Your investment property is likely the largest investment in your portfolio. It’s one that requires diligence and time, as well as great communication when dealing with the tenants. You may have noticed that your rental is taking up more time than what you have, or would like to spend on it, but it’s a valuable asset you don’t want to rid of especially in the middle of a pandemic. If you’re looking for a property manager to take over the leasing and management of the property, here are three questions you should ask when you’re interviewing them:
1.How many properties do you currently manage?
There’s no right or wrong answer to this question, but it will give you an idea of their capacity to handle your property. If they have a fairly large number, follow up by asking about their processes to keep all the properties taken care of.
They should act like a well-oiled machine and know how they manage their properties, either with technology or some other system. You want to make sure your property won’t be forgotten, knowing how they manage their portfolio is a great way to learn more about their efficiency.
2.How many years have you been a property manager?
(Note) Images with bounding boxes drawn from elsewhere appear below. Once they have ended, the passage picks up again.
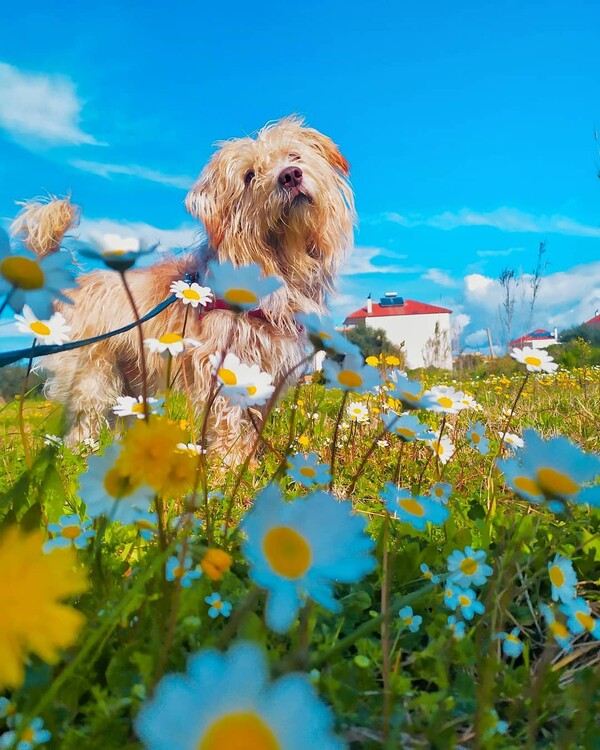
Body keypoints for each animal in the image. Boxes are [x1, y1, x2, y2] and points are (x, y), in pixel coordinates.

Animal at [34, 117, 352, 462]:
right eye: (249, 176)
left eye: (294, 155)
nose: (290, 175)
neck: (279, 262)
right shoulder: (222, 363)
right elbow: (229, 419)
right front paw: (228, 465)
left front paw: (250, 461)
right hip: (92, 375)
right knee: (83, 423)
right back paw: (80, 456)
Including managing your own properties?
A property manager who has multiple years of experience is an asset to your investment. That doesn’t mean you should rule out a new agent.
If they are new to the industry, follow up with questions about their experience, and their support system as they learn the business. They should have a designated broker or managing broker who is well versed and willing to mentor them as they learn the ropes.
3.How often can I expect to hear from you regarding my property?
The answer to this depends on how often you’d like to hear about your property. If you’re hoping to be more hands off, you might expect a call every 6-8 months as well as whenever the tenants turn over. If you’d like to be more involved, you might want to hear from them more often. Have an idea in your head what the ideal communication would be for you and see if the property manager agrees with you. If they have another schedule, ask them what to expect when they communicate with you and what each touch base might cover.